Moreover, in South Africa, the ruling party expects parliament to approve an amendment to the constitution this year outlining the circumstances in which land may be expropriated without compensation. If this amendment is approved, the country will reap little to no benefits from the forthcoming free trade area. Most of the new farmers could lack capital for investment or experience with large-scale commercial agriculture. The amendment will equally affect the pricing of investment risk, which may induce prospective and existing investors to shift their attention to more hospitable investment destinations.

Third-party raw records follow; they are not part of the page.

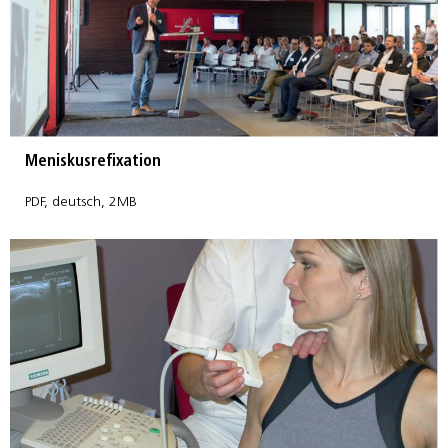
Meniskusrefixation
PDF, deutsch, 2MB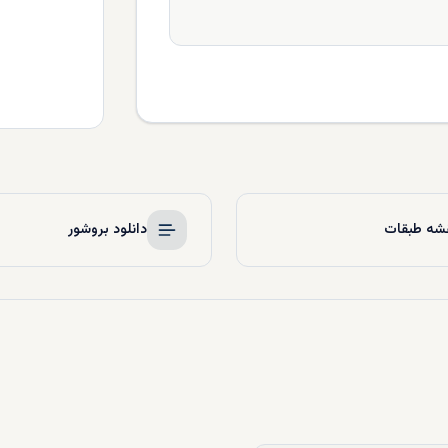
شه طبقات
دانلود بروشور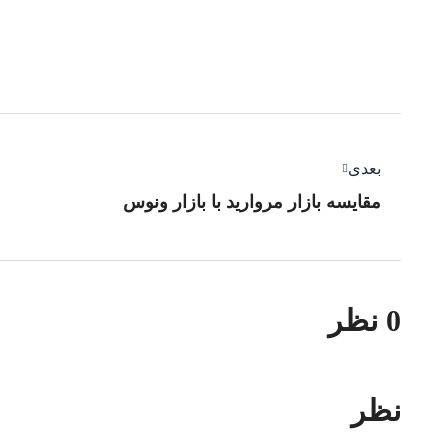
بعدی
مقایسه بازار مروارید با بازار ونوس
0 نظر
نظر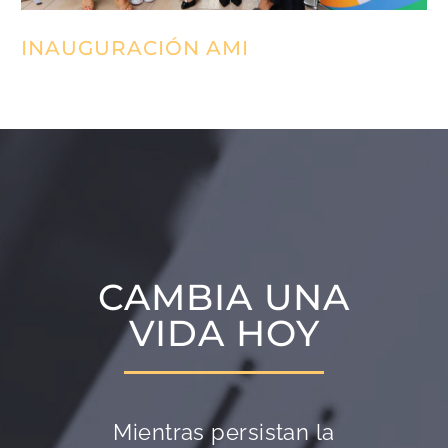
INAUGURACIÓN AMI
CAMBIA UNA
VIDA HOY
Mientras persistan la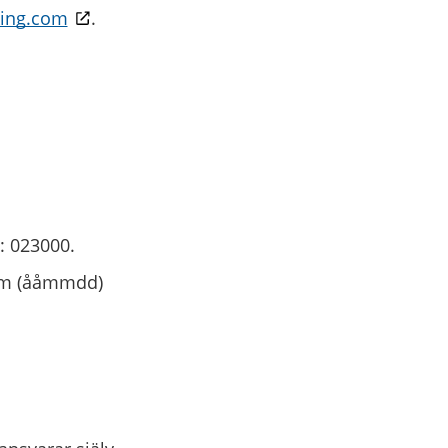
king.com
.
: 023000.
tum (ååmmdd)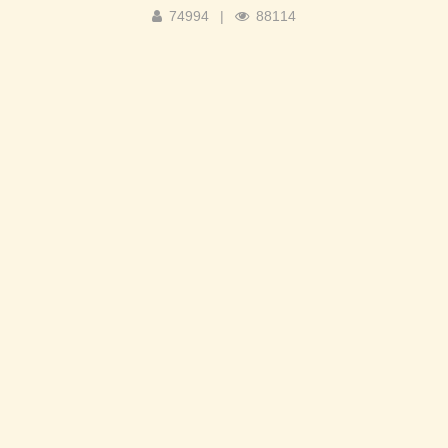
74994
|
88114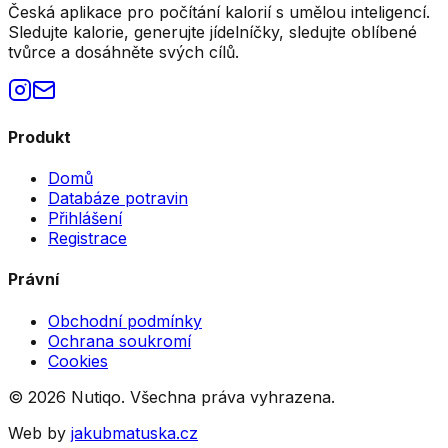
Česká aplikace pro počítání kalorií s umělou inteligencí.
Sledujte kalorie, generujte jídelníčky, sledujte oblíbené
tvůrce a dosáhněte svých cílů.
Produkt
Domů
Databáze potravin
Přihlášení
Registrace
Právní
Obchodní podmínky
Ochrana soukromí
Cookies
©
2026
Nutiqo. Všechna práva vyhrazena.
Web by
jakubmatuska.cz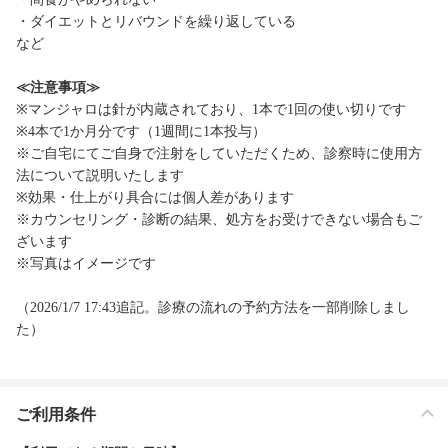
・ダイエットとリバウンドを繰り返している
など
≪注意事項≫
※マンジャロは針が内蔵されており、1本で1回の使い切りです
※4本で1か月分です（1週間に1本投与）
※ご自宅にてご自身で注射をしていただくため、診察時に使用方
法について説明いたします
※効果・仕上がり具合には個人差があります
※カウンセリング・診断の結果、処方をお受けできない場合もご
ざいます
※写真はイメージです
（2026/1/7 17:43追記。診療の流れの予約方法を一部削除しまし
た）
ご利用条件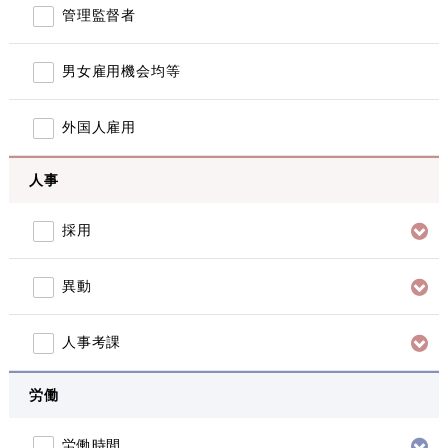
管理監督者
男女雇用機会均等
外国人雇用
人事
採用
異動
人事考課
労働
労働時間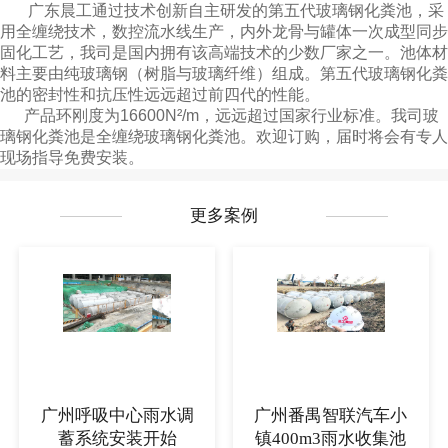
广东晨工通过技术创新自主研发的第五代玻璃钢化粪池，采
用全缠绕技术，数控流水线生产，内外龙骨与罐体一次成型同步
固化工艺，我司是国内拥有该高端技术的少数厂家之一。池体材
料主要由纯玻璃钢（树脂与玻璃纤维）组成。第五代玻璃钢化粪
池的密封性和抗压性远远超过前四代的性能。
产品环刚度为16600N²/m，远远超过国家行业标准。我司玻
璃钢化粪池是全缠绕玻璃钢化粪池。欢迎订购，届时将会有专人
现场指导免费安装。
更多案例
广州呼吸中心雨水调
广州番禺智联汽车小
蓄系统安装开始
镇400m3雨水收集池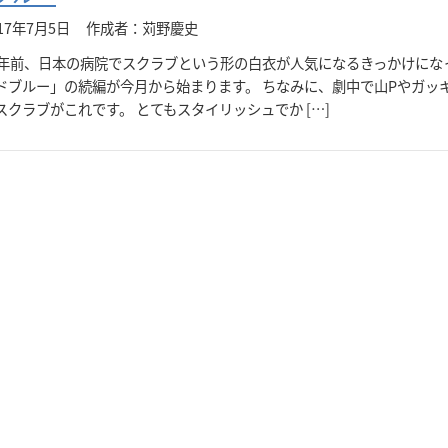
17年7月5日
作成者：苅野慶史
0年前、日本の病院でスクラブという形の白衣が人気になるきっかけにな
ドブルー」の続編が今月から始まります。 ちなみに、劇中で山Pやガッ
スクラブがこれです。 とてもスタイリッシュでか […]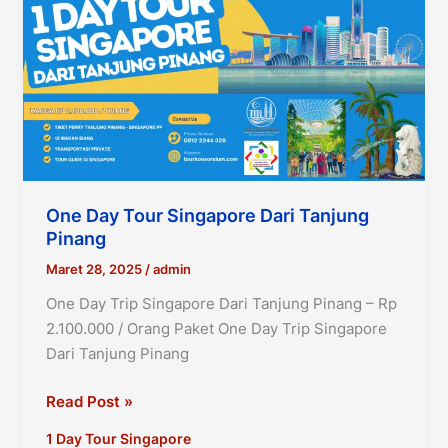
One Day Tour Singapore Dari Tanjung
Pinang
Maret 28, 2025
/
admin
One Day Trip Singapore Dari Tanjung Pinang – Rp
2.100.000 / Orang Paket One Day Trip Singapore
Dari Tanjung Pinang
One
Read Post »
Day
1 Day Tour Singapore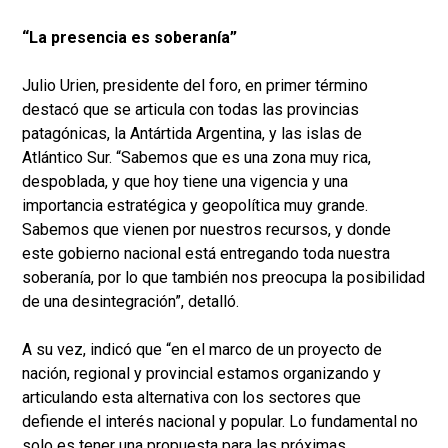
“La presencia es soberanía”
Julio Urien, presidente del foro, en primer término
destacó que se articula con todas las provincias
patagónicas, la Antártida Argentina, y las islas de
Atlántico Sur. “Sabemos que es una zona muy rica,
despoblada, y que hoy tiene una vigencia y una
importancia estratégica y geopolítica muy grande.
Sabemos que vienen por nuestros recursos, y donde
este gobierno nacional está entregando toda nuestra
soberanía, por lo que también nos preocupa la posibilidad
de una desintegración”, detalló.
A su vez, indicó que “en el marco de un proyecto de
nación, regional y provincial estamos organizando y
articulando esta alternativa con los sectores que
defiende el interés nacional y popular. Lo fundamental no
solo es tener una propuesta para las próximas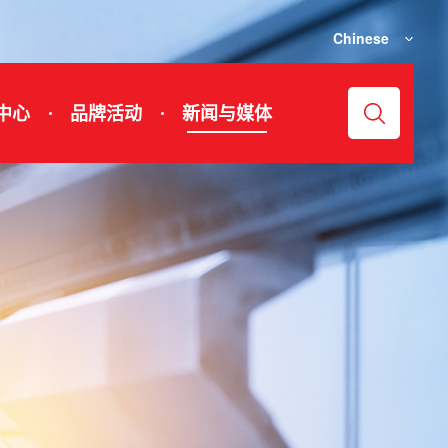
Chinese
中心
品牌活动
新闻与媒体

In fact, most African countries are currently unlikely to fulfill the terms of the agreement. Africa’s inadequate infrastructure and its questionable business and financial contexts present extra challenges. The upshot is that unless the overall economic climate improves significantly, Africans will be unable to diversify their trade flows, integrate regional and global value chains, and increase the quality of their exports, Tariff liberalization is important, but by itself, it would hardly increase the continent’s income.[[Interview: Free trade deal to benefit Chinese companies in Egypt, Africa: expert/ Source: Xinhua| 2019-05-22]]
Keys to success
The AfCFTA could help local policymakers overcome challenges and implement the reforms necessary to make Africa competitive. Will those very policymakers dismantle the critical regulatory barriers that prevent intra-regional trade from flourishing? Will they simplify and harmonize administrative procedures to reduce licensing and transport costs, currently the highest in the world?[[World Bank, Enabling the business agriculture, 2017, Figure 1-6.]] The answer is not obvious, and there is no doubt that the Covid pandemic has not made things easier.
Proper implementation of AfCFTA would ensure that African countries are better equipped to deal with future economic shocks and help them realize deep and much needed reforms to enhance long-term growth. Yet, success is not guaranteed.